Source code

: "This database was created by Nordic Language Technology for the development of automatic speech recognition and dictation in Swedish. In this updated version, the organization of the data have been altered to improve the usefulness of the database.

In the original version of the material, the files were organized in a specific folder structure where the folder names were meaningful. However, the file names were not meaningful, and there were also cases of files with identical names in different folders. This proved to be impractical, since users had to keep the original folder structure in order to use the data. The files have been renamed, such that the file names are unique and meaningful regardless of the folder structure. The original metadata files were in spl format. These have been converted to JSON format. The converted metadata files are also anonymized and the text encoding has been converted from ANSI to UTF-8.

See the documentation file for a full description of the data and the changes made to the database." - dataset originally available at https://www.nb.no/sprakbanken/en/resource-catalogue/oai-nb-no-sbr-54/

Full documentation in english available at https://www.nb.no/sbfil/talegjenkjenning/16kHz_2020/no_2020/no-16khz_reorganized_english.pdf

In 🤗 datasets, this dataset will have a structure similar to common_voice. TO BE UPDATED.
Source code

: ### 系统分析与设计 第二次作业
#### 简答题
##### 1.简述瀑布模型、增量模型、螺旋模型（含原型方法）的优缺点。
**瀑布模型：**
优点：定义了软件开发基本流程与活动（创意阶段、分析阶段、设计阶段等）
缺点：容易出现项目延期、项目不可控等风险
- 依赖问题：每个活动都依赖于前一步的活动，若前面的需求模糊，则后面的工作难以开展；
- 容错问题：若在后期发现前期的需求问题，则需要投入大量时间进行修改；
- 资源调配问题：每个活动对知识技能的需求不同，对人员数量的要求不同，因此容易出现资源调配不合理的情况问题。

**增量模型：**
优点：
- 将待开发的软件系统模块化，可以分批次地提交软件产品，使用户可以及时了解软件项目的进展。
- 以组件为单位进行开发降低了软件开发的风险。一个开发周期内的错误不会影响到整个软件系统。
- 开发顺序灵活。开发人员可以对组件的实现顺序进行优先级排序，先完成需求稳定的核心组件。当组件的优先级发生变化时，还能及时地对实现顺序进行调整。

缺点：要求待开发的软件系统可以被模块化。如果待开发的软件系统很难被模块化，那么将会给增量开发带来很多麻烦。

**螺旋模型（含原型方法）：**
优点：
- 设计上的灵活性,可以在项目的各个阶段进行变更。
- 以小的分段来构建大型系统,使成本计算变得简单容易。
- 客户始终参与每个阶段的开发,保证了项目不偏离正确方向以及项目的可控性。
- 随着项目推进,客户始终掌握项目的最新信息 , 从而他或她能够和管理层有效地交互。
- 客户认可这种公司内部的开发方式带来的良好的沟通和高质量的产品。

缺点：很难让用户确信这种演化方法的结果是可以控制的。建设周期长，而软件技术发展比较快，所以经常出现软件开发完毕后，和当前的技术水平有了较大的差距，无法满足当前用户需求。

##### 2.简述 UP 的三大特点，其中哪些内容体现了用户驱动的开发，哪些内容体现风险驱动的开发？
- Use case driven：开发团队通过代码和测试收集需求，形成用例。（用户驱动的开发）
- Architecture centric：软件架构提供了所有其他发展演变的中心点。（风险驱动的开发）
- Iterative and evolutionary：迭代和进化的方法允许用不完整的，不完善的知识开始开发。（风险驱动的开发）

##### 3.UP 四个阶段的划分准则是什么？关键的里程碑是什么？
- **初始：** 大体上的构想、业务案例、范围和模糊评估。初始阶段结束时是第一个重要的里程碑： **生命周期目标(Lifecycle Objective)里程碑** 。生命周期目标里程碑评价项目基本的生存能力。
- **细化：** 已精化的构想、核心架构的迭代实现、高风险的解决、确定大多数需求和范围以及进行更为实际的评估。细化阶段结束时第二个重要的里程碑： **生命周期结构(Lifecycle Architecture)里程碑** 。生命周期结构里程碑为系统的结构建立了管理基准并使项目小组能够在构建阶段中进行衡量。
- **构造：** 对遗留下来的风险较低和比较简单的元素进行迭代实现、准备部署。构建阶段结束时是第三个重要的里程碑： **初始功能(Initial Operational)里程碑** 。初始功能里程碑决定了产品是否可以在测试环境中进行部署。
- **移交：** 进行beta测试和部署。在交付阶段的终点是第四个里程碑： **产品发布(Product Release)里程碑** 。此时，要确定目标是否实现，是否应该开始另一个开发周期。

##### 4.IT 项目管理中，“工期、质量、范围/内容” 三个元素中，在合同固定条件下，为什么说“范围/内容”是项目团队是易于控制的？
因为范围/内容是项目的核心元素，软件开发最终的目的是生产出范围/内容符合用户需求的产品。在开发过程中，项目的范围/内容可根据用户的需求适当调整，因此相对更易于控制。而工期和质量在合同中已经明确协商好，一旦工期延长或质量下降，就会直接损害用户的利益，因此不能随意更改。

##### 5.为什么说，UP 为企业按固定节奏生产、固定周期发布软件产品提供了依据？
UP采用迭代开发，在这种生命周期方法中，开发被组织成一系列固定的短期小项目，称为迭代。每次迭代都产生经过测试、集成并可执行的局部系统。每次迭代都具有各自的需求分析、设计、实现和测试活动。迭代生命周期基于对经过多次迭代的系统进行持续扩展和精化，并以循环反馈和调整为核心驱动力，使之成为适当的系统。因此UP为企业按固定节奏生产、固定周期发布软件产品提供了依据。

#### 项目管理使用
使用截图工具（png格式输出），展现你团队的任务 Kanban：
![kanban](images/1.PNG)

=======

DESCRIPTION OF THE TASK | Render the block that opens with the line containing "See the documentation" and closes with the line containing "因为范围/内容是项目的核心元" as a JSON array of strings, one string per line, with both of those lines included and blank lines omitted.

RESPONSE TO THE TASK |
[
  "See the documentation file for a full description of the data and the changes made to the database.\" - dataset originally available at https://www.nb.no/sprakbanken/en/resource-catalogue/oai-nb-no-sbr-54/",
  "Full documentation in english available at https://www.nb.no/sbfil/talegjenkjenning/16kHz_2020/no_2020/no-16khz_reorganized_english.pdf",
  "In 🤗 datasets, this dataset will have a structure similar to common_voice. TO BE UPDATED.",
  "Source code",
  ": ### 系统分析与设计 第二次作业",
  "#### 简答题",
  "##### 1.简述瀑布模型、增量模型、螺旋模型（含原型方法）的优缺点。",
  "**瀑布模型：**",
  "优点：定义了软件开发基本流程与活动（创意阶段、分析阶段、设计阶段等）",
  "缺点：容易出现项目延期、项目不可控等风险",
  "- 依赖问题：每个活动都依赖于前一步的活动，若前面的需求模糊，则后面的工作难以开展；",
  "- 容错问题：若在后期发现前期的需求问题，则需要投入大量时间进行修改；",
  "- 资源调配问题：每个活动对知识技能的需求不同，对人员数量的要求不同，因此容易出现资源调配不合理的情况问题。",
  "**增量模型：**",
  "优点：",
  "- 将待开发的软件系统模块化，可以分批次地提交软件产品，使用户可以及时了解软件项目的进展。",
  "- 以组件为单位进行开发降低了软件开发的风险。一个开发周期内的错误不会影响到整个软件系统。",
  "- 开发顺序灵活。开发人员可以对组件的实现顺序进行优先级排序，先完成需求稳定的核心组件。当组件的优先级发生变化时，还能及时地对实现顺序进行调整。",
  "缺点：要求待开发的软件系统可以被模块化。如果待开发的软件系统很难被模块化，那么将会给增量开发带来很多麻烦。",
  "**螺旋模型（含原型方法）：**",
  "优点：",
  "- 设计上的灵活性,可以在项目的各个阶段进行变更。",
  "- 以小的分段来构建大型系统,使成本计算变得简单容易。",
  "- 客户始终参与每个阶段的开发,保证了项目不偏离正确方向以及项目的可控性。",
  "- 随着项目推进,客户始终掌握项目的最新信息 , 从而他或她能够和管理层有效地交互。",
  "- 客户认可这种公司内部的开发方式带来的良好的沟通和高质量的产品。",
  "缺点：很难让用户确信这种演化方法的结果是可以控制的。建设周期长，而软件技术发展比较快，所以经常出现软件开发完毕后，和当前的技术水平有了较大的差距，无法满足当前用户需求。",
  "##### 2.简述 UP 的三大特点，其中哪些内容体现了用户驱动的开发，哪些内容体现风险驱动的开发？",
  "- Use case driven：开发团队通过代码和测试收集需求，形成用例。（用户驱动的开发）",
  "- Architecture centric：软件架构提供了所有其他发展演变的中心点。（风险驱动的开发）",
  "- Iterative and evolutionary：迭代和进化的方法允许用不完整的，不完善的知识开始开发。（风险驱动的开发）",
  "##### 3.UP 四个阶段的划分准则是什么？关键的里程碑是什么？",
  "- **初始：** 大体上的构想、业务案例、范围和模糊评估。初始阶段结束时是第一个重要的里程碑： **生命周期目标(Lifecycle Objective)里程碑** 。生命周期目标里程碑评价项目基本的生存能力。",
  "- **细化：** 已精化的构想、核心架构的迭代实现、高风险的解决、确定大多数需求和范围以及进行更为实际的评估。细化阶段结束时第二个重要的里程碑： **生命周期结构(Lifecycle Architecture)里程碑** 。生命周期结构里程碑为系统的结构建立了管理基准并使项目小组能够在构建阶段中进行衡量。",
  "- **构造：** 对遗留下来的风险较低和比较简单的元素进行迭代实现、准备部署。构建阶段结束时是第三个重要的里程碑： **初始功能(Initial Operational)里程碑** 。初始功能里程碑决定了产品是否可以在测试环境中进行部署。",
  "- **移交：** 进行beta测试和部署。在交付阶段的终点是第四个里程碑： **产品发布(Product Release)里程碑** 。此时，要确定目标是否实现，是否应该开始另一个开发周期。",
  "##### 4.IT 项目管理中，“工期、质量、范围/内容” 三个元素中，在合同固定条件下，为什么说“范围/内容”是项目团队是易于控制的？",
  "因为范围/内容是项目的核心元素，软件开发最终的目的是生产出范围/内容符合用户需求的产品。在开发过程中，项目的范围/内容可根据用户的需求适当调整，因此相对更易于控制。而工期和质量在合同中已经明确协商好，一旦工期延长或质量下降，就会直接损害用户的利益，因此不能随意更改。"
]